Print only the lines below from the one with "thumb cmc: (414, 115)" to the one with "index pip: (310, 8)", both included, exactly as they stand. Leave pictures out.

:: Collected data ::

......

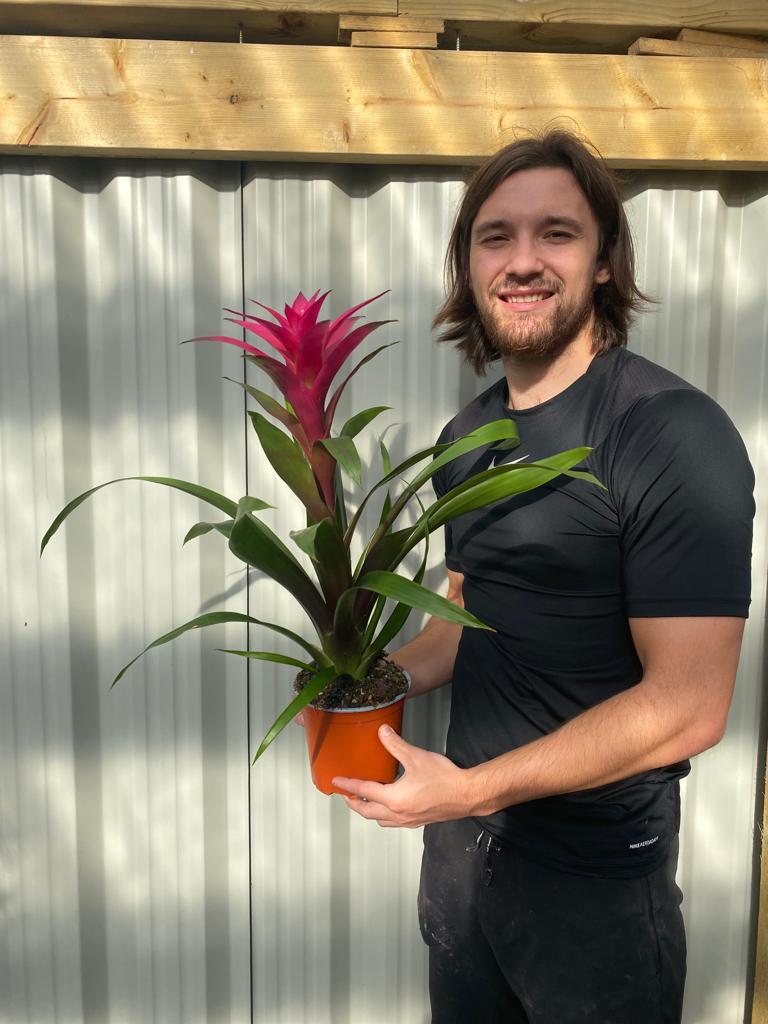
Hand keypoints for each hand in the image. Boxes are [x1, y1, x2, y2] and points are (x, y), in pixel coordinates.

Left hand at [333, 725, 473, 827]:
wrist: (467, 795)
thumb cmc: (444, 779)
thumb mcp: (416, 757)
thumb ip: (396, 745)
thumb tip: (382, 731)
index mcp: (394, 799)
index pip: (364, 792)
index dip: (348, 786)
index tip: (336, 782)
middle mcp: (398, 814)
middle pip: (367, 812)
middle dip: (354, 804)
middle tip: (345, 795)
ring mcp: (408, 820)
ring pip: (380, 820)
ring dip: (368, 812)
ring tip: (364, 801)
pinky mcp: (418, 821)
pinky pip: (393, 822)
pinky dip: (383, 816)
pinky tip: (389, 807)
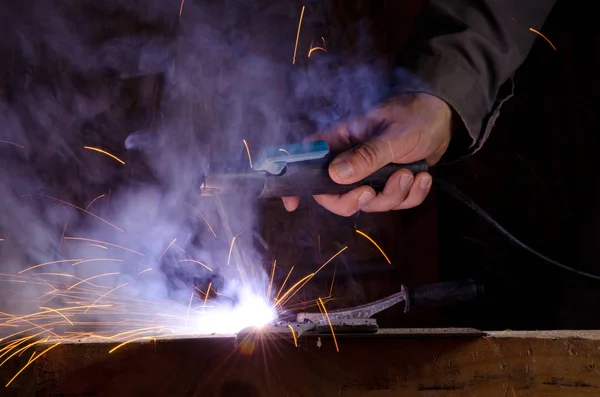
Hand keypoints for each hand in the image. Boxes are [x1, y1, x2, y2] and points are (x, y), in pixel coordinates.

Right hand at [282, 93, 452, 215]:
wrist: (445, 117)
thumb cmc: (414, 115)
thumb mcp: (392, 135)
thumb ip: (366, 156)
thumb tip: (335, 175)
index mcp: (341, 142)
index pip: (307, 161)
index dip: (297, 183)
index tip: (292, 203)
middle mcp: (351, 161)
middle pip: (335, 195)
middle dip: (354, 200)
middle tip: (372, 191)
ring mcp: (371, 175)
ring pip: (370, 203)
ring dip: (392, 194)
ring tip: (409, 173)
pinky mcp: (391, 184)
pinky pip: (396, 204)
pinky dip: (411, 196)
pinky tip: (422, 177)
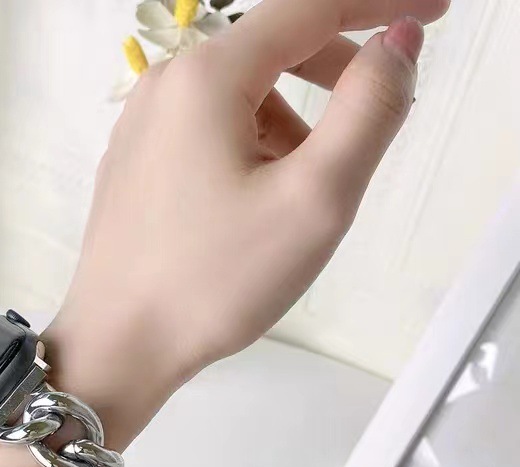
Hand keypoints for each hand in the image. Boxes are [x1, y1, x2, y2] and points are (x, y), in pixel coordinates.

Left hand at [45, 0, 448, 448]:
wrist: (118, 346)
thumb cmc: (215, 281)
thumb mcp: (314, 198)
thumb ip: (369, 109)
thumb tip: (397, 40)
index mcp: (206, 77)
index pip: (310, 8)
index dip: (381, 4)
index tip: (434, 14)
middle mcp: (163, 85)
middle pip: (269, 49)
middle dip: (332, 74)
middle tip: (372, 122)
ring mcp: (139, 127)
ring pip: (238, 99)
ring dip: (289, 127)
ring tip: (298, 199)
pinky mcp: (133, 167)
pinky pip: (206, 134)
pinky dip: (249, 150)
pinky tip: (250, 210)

......

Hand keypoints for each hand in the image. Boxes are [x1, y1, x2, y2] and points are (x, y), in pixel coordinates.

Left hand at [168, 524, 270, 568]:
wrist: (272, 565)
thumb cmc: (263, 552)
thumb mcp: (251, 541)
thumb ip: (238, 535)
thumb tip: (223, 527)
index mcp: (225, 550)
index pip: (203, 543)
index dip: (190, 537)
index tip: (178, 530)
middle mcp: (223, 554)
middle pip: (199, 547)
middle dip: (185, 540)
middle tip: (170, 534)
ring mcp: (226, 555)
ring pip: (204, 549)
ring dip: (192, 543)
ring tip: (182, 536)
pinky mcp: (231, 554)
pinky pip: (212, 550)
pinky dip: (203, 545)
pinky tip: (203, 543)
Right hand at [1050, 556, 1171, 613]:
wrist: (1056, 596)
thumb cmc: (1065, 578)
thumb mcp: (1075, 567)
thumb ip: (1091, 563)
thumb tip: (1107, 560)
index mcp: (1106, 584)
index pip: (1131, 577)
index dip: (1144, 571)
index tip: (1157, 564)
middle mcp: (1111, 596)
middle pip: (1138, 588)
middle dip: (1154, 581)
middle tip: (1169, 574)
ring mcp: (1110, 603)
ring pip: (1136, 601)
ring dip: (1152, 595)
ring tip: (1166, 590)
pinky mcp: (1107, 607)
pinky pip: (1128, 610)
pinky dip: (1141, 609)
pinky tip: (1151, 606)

......

:: Solution to this problem ::
thumb cmc: (414, 115)
thumb mcp: (392, 135)
thumb ip: (366, 156)
thumb tip: (335, 175)
index mcp: (341, 142)
index pip: (307, 161)
index dip: (297, 183)
index tip: (292, 203)
middle mcp: (351, 161)
middle pip: (335, 195)
middle dip: (354, 200)
middle tip: (372, 191)
ring mcp: (371, 175)
ring pip: (370, 203)
ring dip: (392, 194)
ring tip: (409, 173)
pinky mcp: (391, 184)
pinky pip: (396, 204)
pinky dip: (411, 196)
pinky tip: (422, 177)
Hand keypoints for each hand in the image. Boxes are [x1, y1, x2, y2] and points are (x, y), in pixel coordinates.

Left hand at [45, 0, 448, 448]:
wrist: (118, 346)
thumb cmc: (215, 281)
thumb mcp: (314, 198)
thumb ip: (369, 109)
thumb tip: (397, 40)
index mcp: (206, 77)
index pip: (310, 8)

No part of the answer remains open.